There's actually nothing we can improve in this part, as shown in @cfallin's gcc-generated assembly listing, which has two imulq and two addq.

So back to the lower-half 64x64->128 multiply, performed 32 bits at a time. Our current optimizer produces this sequence which is equivalent to v22 = imul.i64 v3, v5:

    v8 = iconst.i64 0xffff_ffff
    v9 = band v5, v8  ; v8 = 0xffff_ffff
    v11 = band v3, v8  ; v8 = 0xffff_ffff
    v12 = imul v9, v11
    v13 = iconst.i64 32
    v14 = ushr v3, v13  ; v13 = 32
    v15 = imul v9, v14
    v17 = ushr v5, v13  ; v13 = 32
    v18 = imul v17, v11
    v19 = iadd v15, v18
    v21 = ishl v19, v13  ; v13 = 32
    v22 = iadd v12, v21

Then I think this part (which reuses some of the intermediate values above) is equivalent to either umulhi or smulhi. I haven't yet figured out what purpose the icmp instructions serve, although I can see they're effectively checking if the adds overflowed for v22 and v19 above.

    v26 = imul v17, v14
    v27 = icmp ult v19, v15
    v49 = uextend.i64 v27
    v31 = ishl v49, v13  ; v13 = 32
    v33 = ushr v19, v13  ; v13 = 32
    v34 = bor v31, v33
    v35 = iadd v26, v34
    v36 = icmp ult v22, v12
    v51 = uextend.i64 v36
    v39 = iadd v35, v51

If we can get egraph rules to simplify these two sequences to the upper and lower halves of a 64-bit multiply, then once we also solve #5623 we'll get the same sequence of instructions out that gcc produces for 128-bit multiplies.
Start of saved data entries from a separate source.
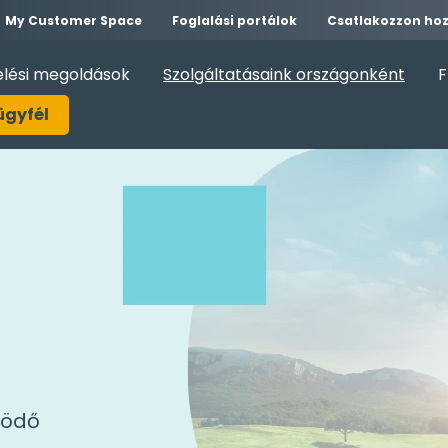
My Customer Space
Foglalási portálok
Csatlakozzon ho
elési megoldások
Szolgáltatásaink országonként
F
ügyfél
ködő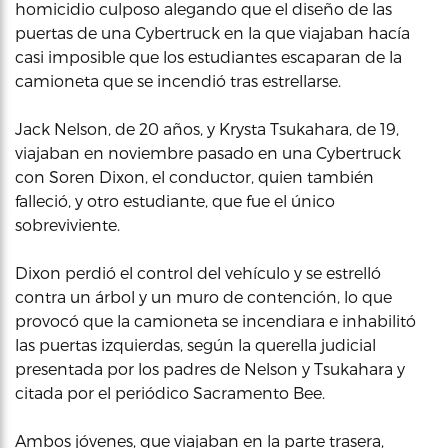
homicidio culposo alegando que el diseño de las
puertas de una Cybertruck en la que viajaban hacía
casi imposible que los estudiantes escaparan de la
camioneta que se incendió tras estrellarse.
Jack Nelson, de 20 años, y Krysta Tsukahara, de 19,
viajaban en noviembre pasado en una Cybertruck
con Soren Dixon, el conductor, quien también
falleció, y otro estudiante, que fue el único
sobreviviente.
Dixon perdió el control del vehículo y se estrelló
contra un árbol y un muro de contención, lo que
provocó que la camioneta se incendiara e inhabilitó
las puertas izquierdas, según la querella judicial
presentada por los padres de Nelson y Tsukahara y
citada por el periódico Sacramento Bee.
Ambos jóvenes, que viajaban en la parte trasera,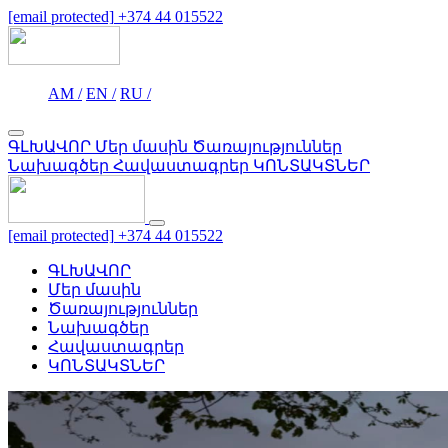
[email protected]
+374 44 015522
AM /
EN /
RU /
ԳԼԽԱՎՈՐ
Մեր մասին
Ծառայություններ
Նախագծեր
Հավաստագրեր
ԿՈՆՏԱԿՏՆԵՐ
[email protected]
+374 44 015522
ԳԼԽԱՎՈՐ
Մեր մասին
Ծառայություններ
Նախագծեր
Հավաստագրեր
ԿՈՆՏԱԿՏՆԵՐ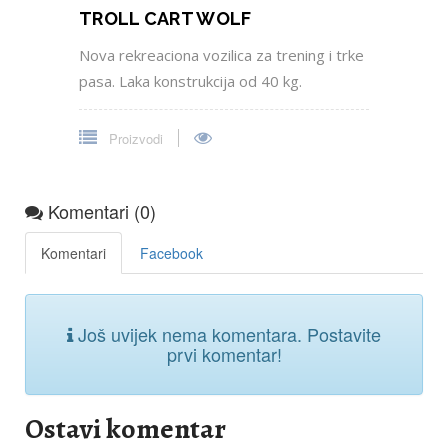
Ostavi komentar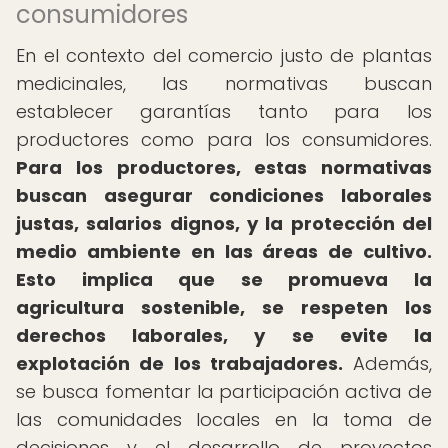
consumidores
En el contexto del comercio justo de plantas
medicinales, las normativas buscan
establecer garantías tanto para los
productores como para los consumidores.
Para los productores, estas normativas
buscan asegurar condiciones laborales
justas, salarios dignos, y la protección del
medio ambiente en las áreas de cultivo.
Esto implica que se promueva la
agricultura sostenible, se respeten los
derechos laborales, y se evite la
explotación de los trabajadores.
Además,
se busca fomentar la participación activa de
las comunidades locales en la toma de
decisiones y el desarrollo de proyectos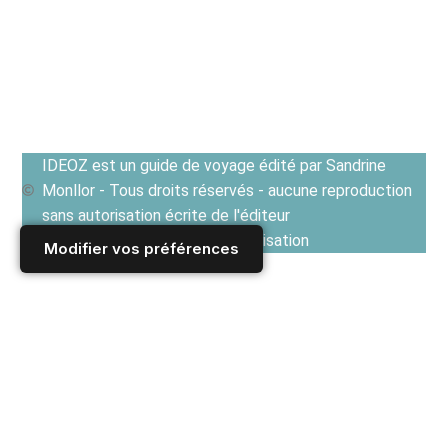
IDEOZ est un guide de voyage édité par Sandrine
Monllor - Tous droits réservés - aucune reproduction
sans autorisation écrite de l'éditeur
Voir les Conditions générales d'utilisation
Modifier vos préférences
Accueil
/
HONGRIE
/
BUDAPEST
/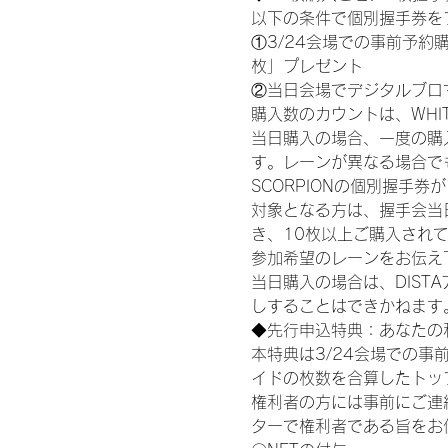
以下の条件で個別握手券を
①3/24会場での事前予約購
枚」プレゼント
②当日会場でデジタルブロ
購入数のカウントは、WHITE S
当日購入の場合、一度の購
す。レーンが異なる場合でも、
SCORPIONの個別握手
対象となる方は、握手会当
き、10枚以上ご購入され
参加希望のレーンをお伝え
当日購入の場合は、DIS
しすることはできかねます
◆先行申込特典：あなたの
本特典は3/24会場での事
イドの枚数を合算したトッ
権利者の方には事前にご連
ターで権利者である旨をお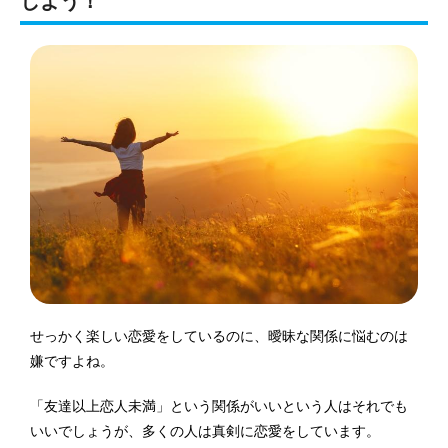
しよう！
せっかく楽しい恋愛をしているのに、曖昧な関係に悩むのは
嫌ですよね。
「友達以上恋人未満」という関係がいいという人はそれでも
いいでしょうが、多くの人は真剣に恋愛をしています。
Alternatively, if we could match on multiple results at once then we could write a rule that matches this combination of three imul, one umulhi, and three iadd and turns them into a single 128-bit imul surrounded by iconcat and isplit. I believe on x64 we already lower that to something equivalent to the gcc-generated sequence.